La facultad de saber cocinar tendría que ser innata como necesidad que
supone para la supervivencia. Como no lo es, debería ser asignatura
obligatoria. Porque más importante que las leyes de Mendel o la Quinta
Enmienda, mucho más que saber lo que es una mitocondria o dominar el Código
Penal, una integral por partes o la historia de Chipre, es saber cocinar. Porque
cocinar hace hogar.
Y saber hacer galletas enamora. El olor a azúcar y a bizcocho de
almendras que sale del horno es, junto con el olor a cocido o a tortilla de
patata, lo que más caracteriza e identifica a la casa de uno.
En mi casa, de mis padres, la cocina olía a sofrito. Todo empezaba por
freír cebolla, ajos, pimientos. En casa de mis abuelos olía a croquetas, a
menestra. Las escaleras de madera recién fregadas hacían de tiro y jugábamos a
adivinar el menú. En casa de mi abuela olía a matanza y a torreznos por la
mañana, a patatas fritas casi siempre. En casa de una amiguilla mía de la
sierra, a Nocilla, en casa de otra a barbacoa, a sardinas. En casa de tu
hermana a limpio, y si eso, a cocido y quiche, ¡qué ricos! De otra hermana a
pollo empanado. ¡Qué bueno! En casa de tu madre a puchero, judías para ti o a
salmorejo. En la playa a maricos, bien de sal en los gambones y una mijita de
aceite. En nuestra casa, ahora huele a tarta y a brownie, a galletas de
mantequilla. Huele a tortitas con chocolate y azúcar glas. Huele a dulce, a
mermelada casera, apunto de quemarse el azúcar. A veces huele a tomate frito, a
pimientos asados. Huele al humor del cocinero.
El olfato es lo que más directo te lleva al recuerdo. Las escaleras
mojadas de casa de mis abuelos, cubiertas con papel de periódico hasta que se
secaban tenían su propio olor. Llegar a casa cuando aún estaban los papeles
puestos indicaba que era pronto. Una alegría, porque podías entrar en la cocina
a curiosear, a probar algo. Ir a los dormitorios a investigar entre juguetes
antiguos y tebeos de tus padres. Podías utilizar la máquina de escribir
portátil, verde, con su funda. O incluso podías tener la suerte de que te
encargaran ir a Colón, la panadería, a comprar unos colines y una hogaza de pan
blanco. Las vueltas eran tuyas. Ventajas de la puntualidad.

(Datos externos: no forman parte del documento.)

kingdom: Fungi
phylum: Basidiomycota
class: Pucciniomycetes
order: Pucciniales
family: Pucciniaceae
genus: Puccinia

En las casas donde hay un bebé todo huele a infancia. Todo huele a
limpio, a colonia, a polvos de talco. No se puede camuflar el olor de la vida.
Me ha encantado lo de “huele al humor del cocinero”. Muy bueno, María, el olor evoca la infancia y crea recuerdos que espero me despierten en caso de Alzheimer.